Entering edit mode
6.0 years ago
gbdias
▴
160
Hi,
I am searching for tools to visualize regions of a whole genome assembly that are represented twice or more times.
- Most genome assemblers will collapse haplotypes that are similar enough, generating a "pseudo-haploid" final assembly.
- However, if the haplotypes are divergent past a certain threshold or if they have large scale structural variants the assemblers will likely output two contigs (or haplotigs), one for each haplotype. I am searching for a good way to visualize such haplotypes.

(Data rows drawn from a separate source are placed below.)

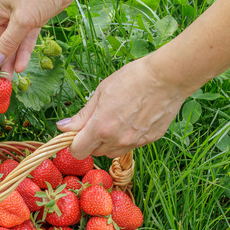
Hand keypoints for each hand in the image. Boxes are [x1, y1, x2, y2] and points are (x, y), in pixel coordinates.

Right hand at [0, 0, 84, 74]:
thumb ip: (8, 42)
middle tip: (1, 78)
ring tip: (11, 78)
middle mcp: (1, 12)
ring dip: (11, 59)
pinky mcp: (32, 20)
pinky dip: (23, 52)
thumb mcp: (22, 20)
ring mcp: (17, 17)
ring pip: (10, 42)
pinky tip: (21, 66)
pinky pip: (24, 40)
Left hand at [57, 55, 195, 158]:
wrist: (167, 78)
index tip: (77, 133)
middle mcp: (117, 140)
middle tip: (98, 121)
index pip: (78, 151)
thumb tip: (62, 127)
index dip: (74, 143)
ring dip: (108, 142)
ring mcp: (135, 142)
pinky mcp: (149, 140)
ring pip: (113, 152)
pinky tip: (132, 120)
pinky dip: (126, 138)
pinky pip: (131, 146)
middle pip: (95, 152)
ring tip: (116, 119)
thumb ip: (82, 115)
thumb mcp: (101, 93)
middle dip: (92, 141)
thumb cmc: (132, 79)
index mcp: (101, 128)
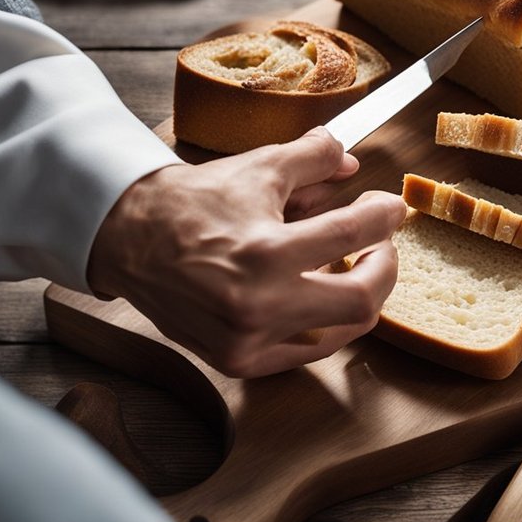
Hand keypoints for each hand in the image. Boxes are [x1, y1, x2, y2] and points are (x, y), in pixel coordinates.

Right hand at [87, 128, 405, 377]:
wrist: (129, 239)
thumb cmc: (192, 203)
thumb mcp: (258, 167)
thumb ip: (314, 159)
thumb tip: (352, 162)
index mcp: (265, 252)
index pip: (354, 235)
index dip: (385, 216)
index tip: (392, 206)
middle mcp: (259, 306)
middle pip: (363, 300)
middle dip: (386, 266)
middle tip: (383, 242)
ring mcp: (249, 342)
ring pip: (343, 331)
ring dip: (360, 295)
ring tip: (354, 264)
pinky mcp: (240, 362)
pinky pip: (308, 351)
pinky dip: (326, 322)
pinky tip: (323, 293)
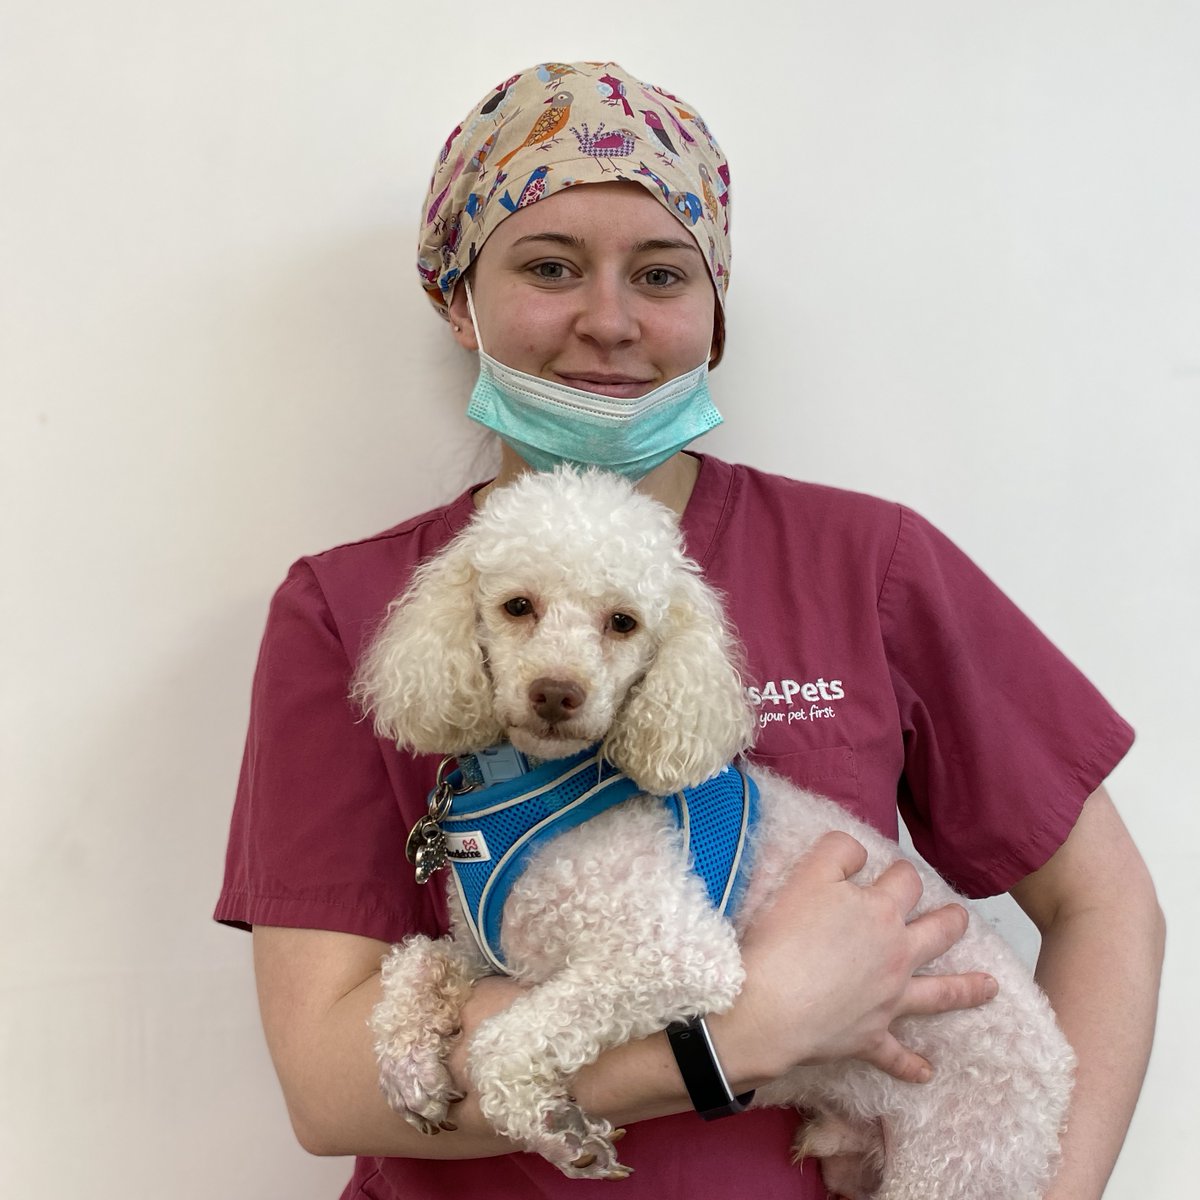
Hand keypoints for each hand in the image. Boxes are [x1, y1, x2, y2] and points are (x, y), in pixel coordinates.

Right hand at [720, 831, 997, 1085]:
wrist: (772, 1006)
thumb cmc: (785, 937)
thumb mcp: (807, 875)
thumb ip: (837, 852)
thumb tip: (859, 851)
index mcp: (881, 912)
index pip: (905, 882)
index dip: (902, 872)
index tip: (895, 871)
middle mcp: (896, 955)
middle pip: (937, 933)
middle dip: (951, 922)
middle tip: (960, 918)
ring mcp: (889, 999)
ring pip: (939, 993)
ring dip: (965, 990)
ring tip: (990, 988)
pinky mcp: (870, 1036)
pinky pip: (897, 1055)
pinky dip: (911, 1065)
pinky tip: (925, 1072)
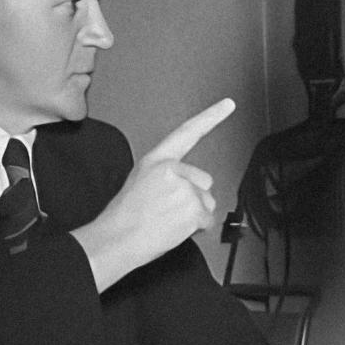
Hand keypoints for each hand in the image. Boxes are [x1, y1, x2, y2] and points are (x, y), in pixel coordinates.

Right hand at [72, 99, 233, 289]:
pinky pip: (206, 219)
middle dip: (193, 197)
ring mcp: (185, 188)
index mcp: (157, 160)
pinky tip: (174, 228)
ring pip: (206, 202)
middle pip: (204, 181)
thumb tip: (184, 185)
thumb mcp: (140, 182)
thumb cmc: (124, 217)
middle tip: (168, 209)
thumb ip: (166, 176)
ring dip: (193, 214)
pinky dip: (195, 228)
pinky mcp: (193, 208)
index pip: (188, 132)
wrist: (116, 239)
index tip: (227, 105)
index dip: (211, 116)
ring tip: (167, 220)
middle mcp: (173, 169)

- I am aware of some methods to guess the overall duplication level of the assembly, such as: read mapping and depth analysis (like purge_haplotigs by Mike Roach) and BUSCO duplication level.
- However, I'd like to know if a more visual tool is available.
- I am also aware of the MUMmer package and mummerplots, but those are not the most easy way to visualize duplicated regions since MUMmer orders the contigs on a diagonal based on the best alignments with the reference. Using the --maxmatch option will display all alignments but those are not ordered in an intelligible manner so the whole thing becomes too polluted.
Any suggestions are welcome.
Thanks, Guilherme
I'm a little uncertain what specifically are asking for but visualization wise you can perhaps give D-Genies a try. Are you also inquiring about approach to detect 'duplications'?
Hi,
Sorry if the question was not clear. I guess a simpler way to phrase it would be: How do you align a full diploid assembly to a haploid reference genome and visualize it in dot plot style.
Thanks for the D-Genies suggestion. I suspect it will do the same as MUMmerplot but I will take a look.